In certain cases, when the essential devices are unavailable with the students, it becomes all the more difficult for the teachers to adapt to the new techniques of learning which are completely different from the methods used in a conventional classroom. It is evident that the digital divide that exists in India in the context of teaching or learning is clearly due to access, devices and proficiency.
The online mode of learning provides for an intriguing mix of anonymity as well as exposure. It gives the students a sense of refuge without restricting their voice, this is a trade-off that is often take for granted. The campuses are meant to be sanctuaries of unrestricted expression, a nurturing ground for ideation where students can learn and mature, the digital platforms can certainly play a decisive role in this aspect. This will give the students an opportunity to navigate and explore across the terrain of learning and take the first steps towards building a sense of self-worth.

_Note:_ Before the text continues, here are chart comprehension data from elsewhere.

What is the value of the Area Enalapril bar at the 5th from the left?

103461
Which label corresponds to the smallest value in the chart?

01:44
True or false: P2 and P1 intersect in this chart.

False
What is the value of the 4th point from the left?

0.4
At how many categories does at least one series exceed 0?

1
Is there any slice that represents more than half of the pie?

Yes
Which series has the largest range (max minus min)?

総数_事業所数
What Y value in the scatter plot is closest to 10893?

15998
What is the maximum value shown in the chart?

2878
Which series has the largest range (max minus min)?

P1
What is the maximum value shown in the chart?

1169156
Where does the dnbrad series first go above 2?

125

The only way this would be possible is if the basic requirements of accessibility, availability of proper devices and the proficiency in using them are satisfied. unless this is achieved, the covenant of online learning is a distant reality, and is bound to irrevocably strengthen the flaws in our society. The virtual classrooms in such a situation would abate the presence of an equalising medium and further intensify the existing prejudices. Menacing as it may appear, this cannot be overlooked.
The online teaching culture is the new normal, and is likely to be this way for the foreseeable future. The evolved digital teaching methodology has evolved to be an integral component of higher education in India. However, incorporation of these dramatic changes requires well-balanced intervention, in order to avoid the digital divide, we are witnessing today, and if not monitored this will certainly have long term repercussions as far as the future of education is concerned.